SELECTED PASSAGE:

☆ ☆ ☆

I also found the treatment of LGBT+ activism woven a little too neatly into a general narrative of feminist achievement. The Right to Sex considers lesbians mainly for what they have to say to straight women, and bisexuals precisely once – as capable of hitting on both male and female students. Srinivasan is right to state that cisgender lesbians are capable of transphobia, but she omits that so are all cis people; she might have better allocated her attention to trans lesbian perspectives, rather than spending as long as she does on trans-exclusionary cis ones. Meanwhile, gay men (“even the beautiful, white, rich, able-bodied ones”) are congratulated for their self-scrutiny. “[E]veryday heterosexual desire is erotically underscored by the professor-student dynamic”, we’re told, without apparent curiosity as to how or why it might be different for queers. And if Srinivasan thinks only “fem” men like to be bent over then her friend circle is vastly different from mine.

But if you approached Srinivasan at a conference, say, with such reservations, her vigorous writing convinces me that she’d answer with care, then ask: what do you think? She takes her opponents at their strongest, she braves ambiguity, and she holds up contradictory evidence to see if her argument still works.

For her, “there are two sides” doesn’t mean “let’s never conclude anything”, but “let’s consider a range of angles and surmise what we can”.

She cuts low-hanging fruit swiftly (“If you can ‘never really know’ whether Weinstein is a criminal or the victim of an elaborate set-up, then you likewise cannot know the same about, say, Bernie Madoff”) but gives thoughtful objections a thoughtful response. She is dauntless about the potential scrutiny of people who read books primarily to tweet screenshots. You will not find each paragraph pegged with qualifiers intended to debar you from making her look bad.

When reviewing a book I liked, I try to consider why someone else might not enjoy it. I owe you that courtesy since none of us have endless time and money (though I understand Elon Musk is working on both). Believe me, I’ve thoroughly audited why anyone should skip The Right to Sex, and I couldn’t think of any reasons. Srinavasan’s work is too interesting to be perfect. It’s superb.

☆ ☆ ☆

EXCERPTED RECORDS:
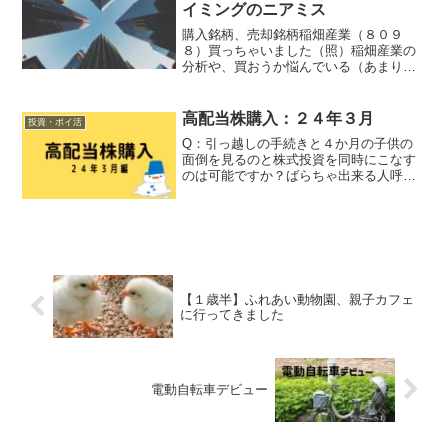
はされど、貯金がゼロからやり...
イミングのニアミス
購入銘柄、売却銘柄稲畑産業（８０９
８）買っちゃいました（照）稲畑産業の
分析や、買おうか悩んでいる（あまり迷
っていない）経過はこちらから。６日に
購入してからさほど動きはありません。
買った直後に下げるとショックなので、
高配当株購入：２４年３月
投資・ポイ活
まずは一安心。代わりに、ず...
Q：引っ越しの手続きと４か月の子供の
面倒を見るのと株式投資を同時にこなす
のは可能ですか？ばらちゃ出来る人呼ん
できて案の定、３月の後半はパソコンを
触る事すら出来ませんでした。４月に入
ってようやく生活リズムが安定してきた
ところです。株価だけはた...
【１歳半】ふれあい動物園、親子カフェ
に行ってきました
電動自転車デビュー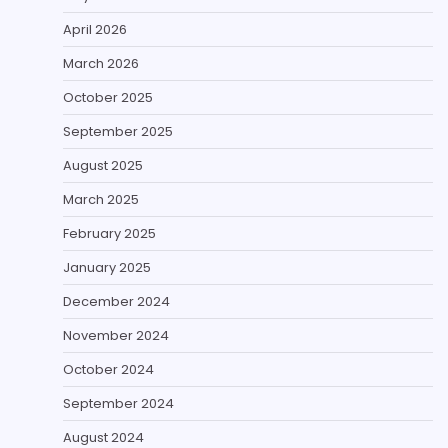
April 2026
March 2026
October 2025
September 2025
August 2025
March 2025
February 2025
January 2025
December 2024
November 2024
October 2024
September 2024
August 2024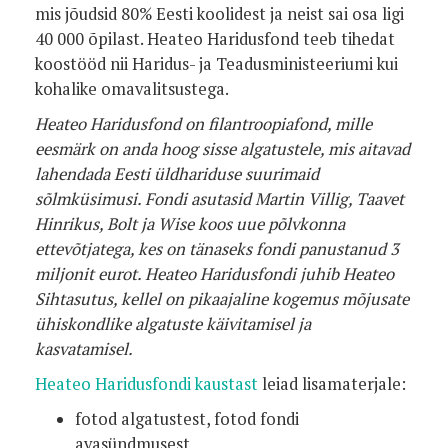
mis jõudsid 80% Eesti koolidest ja neist sai osa ligi
40 000 õpilast. Heateo Haridusfond teeb tihedat
koostööd nii Haridus- ja Teadusministeeriumi kui
kohalike omavalitsustega.
Heateo Haridusfond on filantroopiafond, mille
eesmärk on anda hoog sisse algatustele, mis aitavad
lahendada Eesti üldhariduse suurimaid
sõlmküsimusi. Fondi asutasid Martin Villig, Taavet
Hinrikus, Bolt ja Wise koos uue põlvkonna
ettevõtjatega, kes on tänaseks fondi panustanud 3
miljonit eurot. Heateo Haridusfondi juhib Heateo
Sihtasutus, kellel on pikaajaline kogemus mõjusate
ühiskondlike algatuste käivitamisel ja
kasvatamisel.
Heateo Haridusfondi kaustast
leiad lisamaterjale:
fotod algatustest, fotod fondi
avasündmusest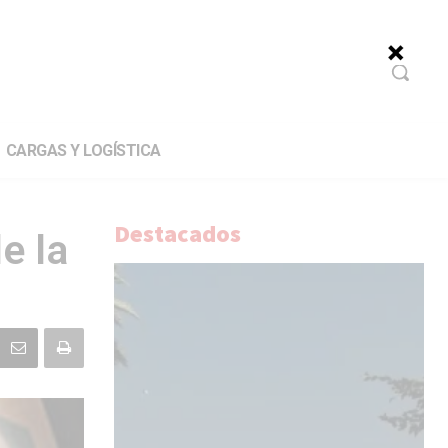
CARGAS Y LOGÍSTICA
Destacados
e la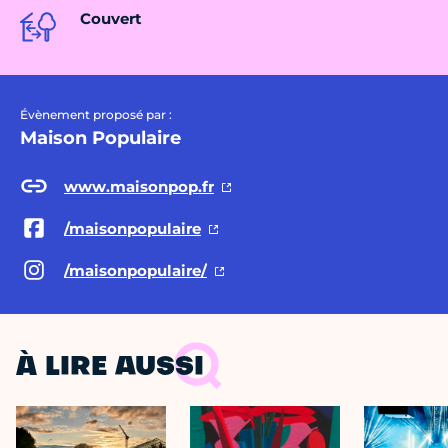
Couvert
Évènement proposé par :
Maison Populaire
www.maisonpop.fr
/maisonpopulaire
/maisonpopulaire/
À LIRE AUSSI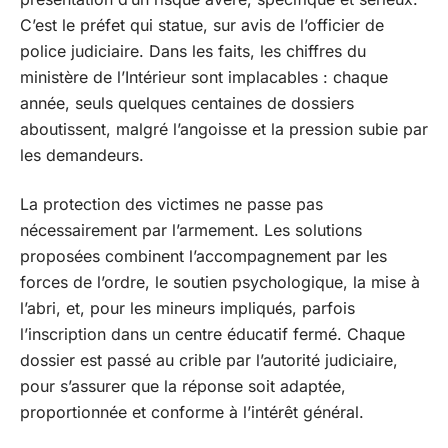
C’est le préfet qui statue, sur avis de l’officier de
police judiciaire. Dans les faits, les chiffres du
ministère de l’Intérieur sont implacables : chaque
année, seuls quelques centaines de dossiers
aboutissent, malgré l’angoisse et la pression subie par
les demandeurs.
La protection des victimes ne passe pas
nécessairement par l’armement. Les solutions
proposées combinent l’accompagnement par les
forces de l’ordre, le soutien psychologique, la mise à
l’abri, et, pour les mineurs impliqués, parfois
l’inscription dans un centre éducatif fermé. Chaque
dossier est passé au crible par l’autorité judiciaire,
pour s’assurer que la réponse soit adaptée,
proportionnée et conforme à l’intérêt général.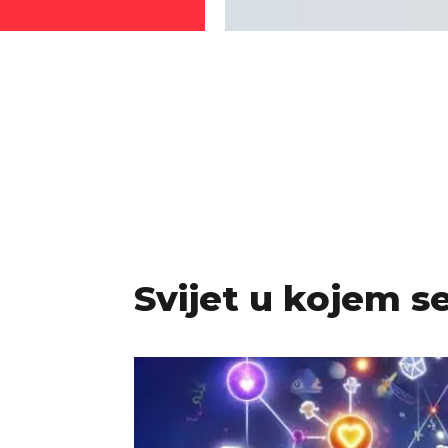
Svijet u kojem s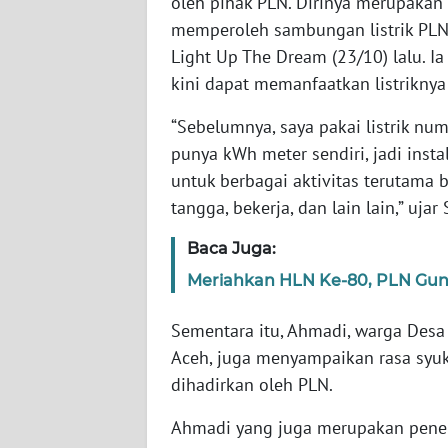
oleh pihak PLN. Dirinya merupakan 
WN
memperoleh sambungan listrik PLN 
SERAMBI
Light Up The Dream (23/10) lalu. I
kini dapat memanfaatkan listriknya 
WN
JAMBI
“Sebelumnya, saya pakai listrik nu
punya kWh meter sendiri, jadi insta
WN
untuk berbagai aktivitas terutama
SULTRA
tangga, bekerja, dan lain lain,” ujar S
WN
Baca Juga:
NTB
Meriahkan HLN Ke-80, PLN Gun
WN
Sementara itu, Ahmadi, warga Desa
SULTENG
Aceh, juga menyampaikan rasa syuku
dihadirkan oleh PLN.
WN
SULBAR
Ahmadi yang juga merupakan pene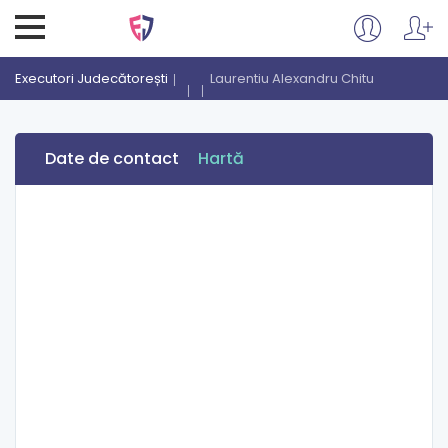
Executori Judecătorești
Laurentiu Alexandru Chitu
Date de contact
Hartă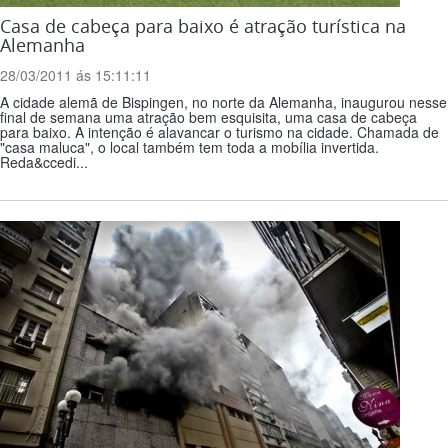
Casa de cabeça para baixo é atração turística na
Alemanha
28/03/2011 ás 15:11:11
A cidade alemã de Bispingen, no norte da Alemanha, inaugurou nesse
final de semana uma atração bem esquisita, uma casa de cabeça
para baixo. A intenção é alavancar o turismo na cidade. Chamada de
"casa maluca", o local também tem toda a mobília invertida.
Reda&ccedi...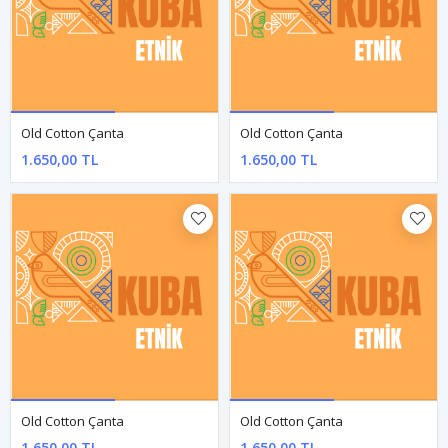
Nepal Dokuma Pamuk Sırt Çantası
Nepal Dokuma Pamuk Sırt Çantası
1.400,00 TL
1.400,00 TL
Nepal Mavi Bel Çantası
Nepal Yeşil Bel Çantası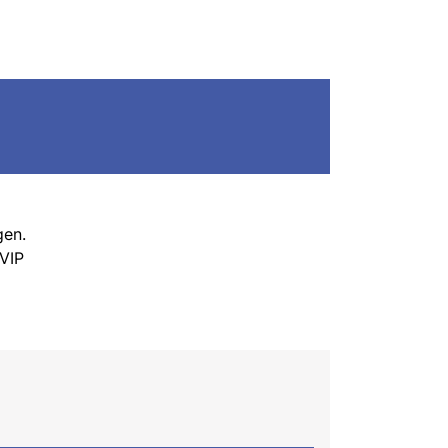
gen.
 VIP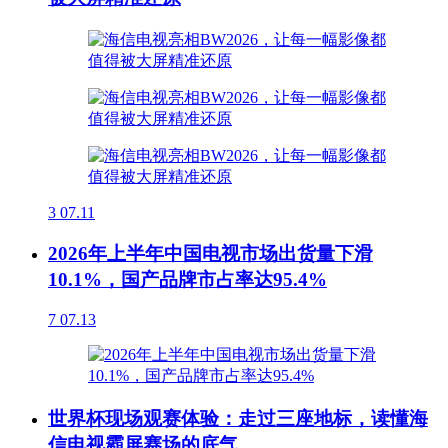
3
07.11
2026年上半年中国电视市场出货量下滑
10.1%，国产品牌市占率达95.4%
7
07.13
世界杯现场观赛体验：走过三座地标，读懂海
信电视霸屏赛场的底气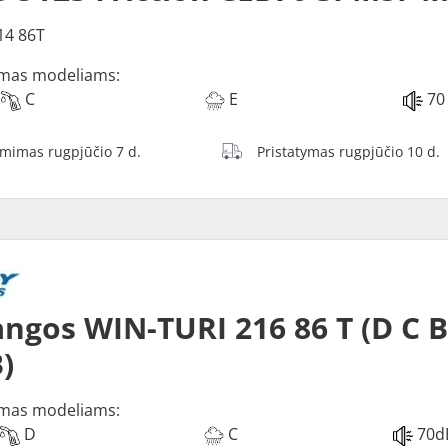
14 86T
mas modeliams:
C
E
70
ėmimas rugpjūčio 7 d.
Pristatymas rugpjūčio 10 d.
ngos WIN-TURI 216 86 T (D C 
)
mas modeliams:
D
C
70d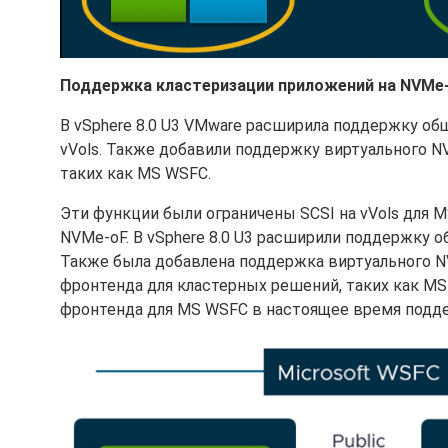
Поддержка кластеризации приложений на NVMe-
В vSphere 8.0 U3 VMware расширила поддержку о
vVols. Также добавили поддержку виртуального N
таких как MS WSFC.
Эти функции были ограничены SCSI на vVols для MS 
NVMe-oF. В vSphere 8.0 U3 расширили поддержку 
Также была добавлена поддержка виртуального N
фронтенда для кластерных решений, таких как MS
фронтенда для MS WSFC в настоящее время подде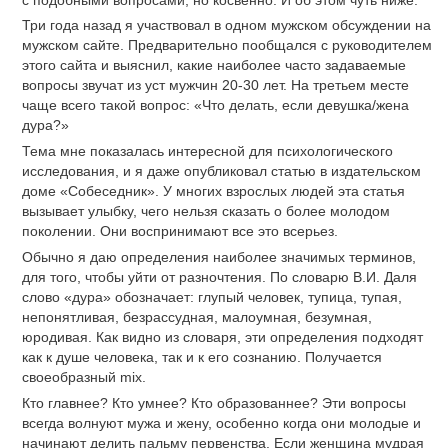
Три года назад я участвовал в одном мужском обсуждении на
мужском сайте. Предварительно пообщался с руководителем
этого сайта и выяснил, какие наиболее часто задаваемые
вопросы звучат из уст мужчин 20-30 лет. На третьем месте
чаще всего такой вопрос: «Что делать, если девушка/жена
дура?»
Тема мне показалась интересной для психологического
исследования, и я даже опубликовал статью в издательском
доме «Собеседник». У многих взрослых людей эта статья
вызывает улыбку, чего нельзя сказать о более молодом
поколении. Они воспринимают все это всерьез.
Обычно я даю определения наиболее значимых терминов,
для того, чтобы уйти от разночтения. По словарю В.И. Даля
слово «дура» обозначает: глупый человек, тупица, тупая,
непонятливая, безрассудная, малоумная, безумная,
юродивая. Как видно из словаря, эти определения подходят
как к душе человека, так и к его сознанию. Получается
своеобразный mix.
Кто главнее? Кто умнее? Кто образованнее? Эти вопросы
всегда волнуют мужа и жену, особенно когда они молодые и
начинают делить пальму первенства. Если женщина мудрая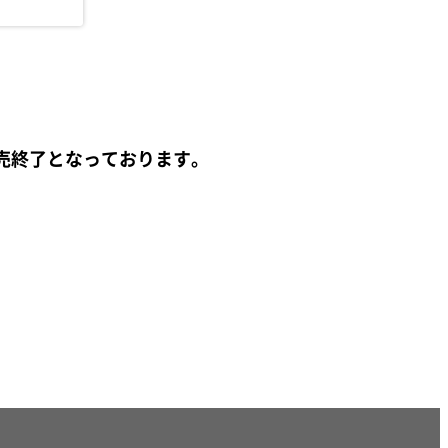
売終了となっております。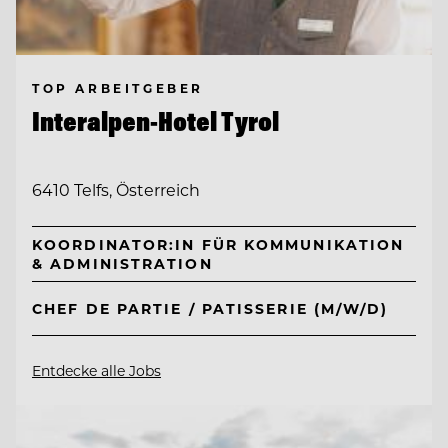
TOP ARBEITGEBER
Interalpen-Hotel Tyrol
6410 Telfs, Österreich
KOORDINATOR:IN FÜR KOMMUNIKATION
& ADMINISTRATION
CHEF DE PARTIE / PATISSERIE (M/W/D)
Entdecke alle Jobs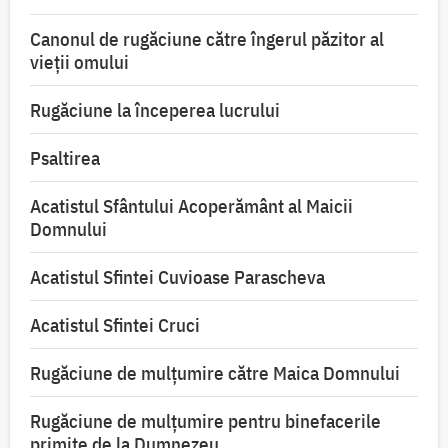
Canonul de rugăciune către îngerul păzitor al
vieții omului
Rugăciune la începerea lucrului
Psaltirea
Acatistul Sfântului Acoperământ al Maicii
Domnului
Acatistul Sfintei Cuvioase Parascheva
Acatistul Sfintei Cruci
Rugăciune de mulţumire către Maica Domnului
Rugăciune de mulțumire pentru binefacerile
primite de la Dumnezeu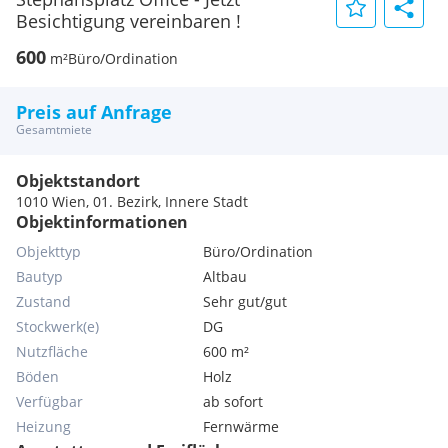
Besichtigung vereinbaren !
600
m²
Büro/Ordination
Preis auf Anfrage
Gesamtmiete
Objektstandort
1010 Wien, 01. Bezirk, Innere Stadt
Objektinformationen
Objekttyp
Büro/Ordination
Bautyp
Altbau
Zustand
Sehr gut/gut
Stockwerk(e)
DG
Nutzfläche
600 m²
Böden
Holz
Verfügbar
ab sofort
Heizung
Fernwärme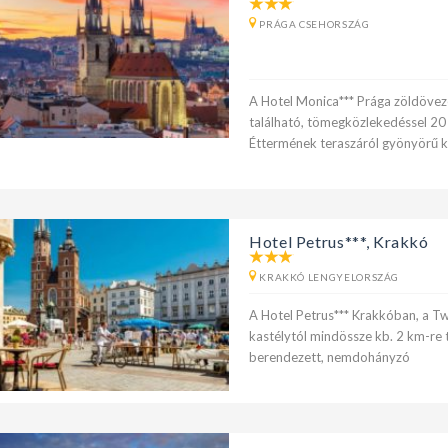
PRÁGA CSEHORSZÁG
A Hotel Monica*** Prága zöldöve
található, tömegközlekedéssel 20
Éttermének teraszáról gyönyörű k
Hotel Petrus***, Krakkó
KRAKKÓ LENGYELORSZÁG
A Hotel Petrus*** Krakkóban, a T
kastélytól mindössze kb. 2 km-re t
berendezett, nemdohányzó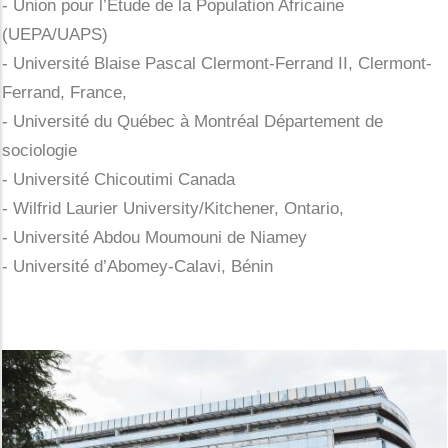
- Union pour l’Étude de la Population Africaine
(UEPA/UAPS)
- Université Blaise Pascal Clermont-Ferrand II, Clermont-
Ferrand, France,
- Université du Québec à Montréal Département de
sociologie
- Université Chicoutimi Canada
- Wilfrid Laurier University/Kitchener, Ontario,
- Université Abdou Moumouni de Niamey
- Université d’Abomey-Calavi, Bénin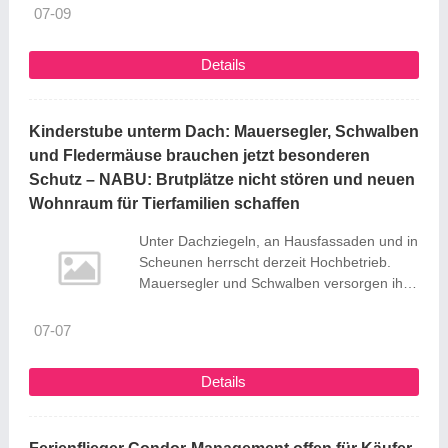
erst mal mit Schminke verbinden würde -
07-09
und das bei Anja Heide doch viel tiefer geht:
In der neuen Folge des Weilheimer
Details
Podcasts TeckTalk spricht sie über
ganzheitliche Hautgesundheit, individuelle
...
Kinderstube unterm Dach: Mauersegler, Schwalben
und Fledermäuse brauchen jetzt besonderen
Schutz – NABU: Brutplätze nicht stören und neuen
Wohnraum für Tierfamilien schaffen
Unter Dachziegeln, an Hausfassaden und in
Scheunen herrscht derzeit Hochbetrieb.
Mauersegler und Schwalben versorgen ihre
Jungen, während viele
Fledermausweibchen ihren Nachwuchs in
07-07
sogenannten Wochenstuben aufziehen. Der
NABU Baden-Württemberg bittet
Details
Hauseigentümer*innen, Kommunen und
Handwerksbetriebe deshalb um besondere
Rücksicht und erklärt, wie die Tiere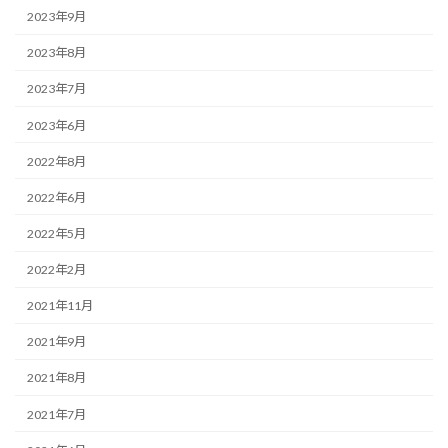
2023年9月
2023年8月
2023年7月
2023年6月
2022年8月
2022年6月
2022年5月
2022年2月
2021年11月
2021年9月
2021年8月
2021年7月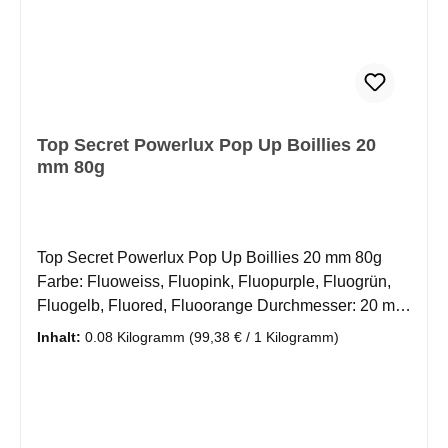
Top Secret Powerlux Pop Up Boillies 20
mm 80g
Top Secret Powerlux Pop Up Boillies 20 mm 80g
Farbe: Fluoweiss, Fluopink, Fluopurple, Fluogrün,
Fluogelb, Fluored, Fluoorange Durchmesser: 20 mm
Inhalt: 80 g Eigenschaft: schwimmend Die Fluo Pop-
Inhalt:
0.08 Kilogramm
(99,38 € / 1 Kilogramm)
Up Boilies aus dieser Reihe haben fluoreszierende
Farben, die besondere Aufmerksamkeit auf den
Köder lenken. . Pop Up's sind oft eine fängige
Alternative zu herkömlichen Boillies. Ideal für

☆ ☆ ☆

In the book review, how many times does The Right to Sex consider bisexuals, and in what role?

Precisely once, as capable of hitting on both male and female students.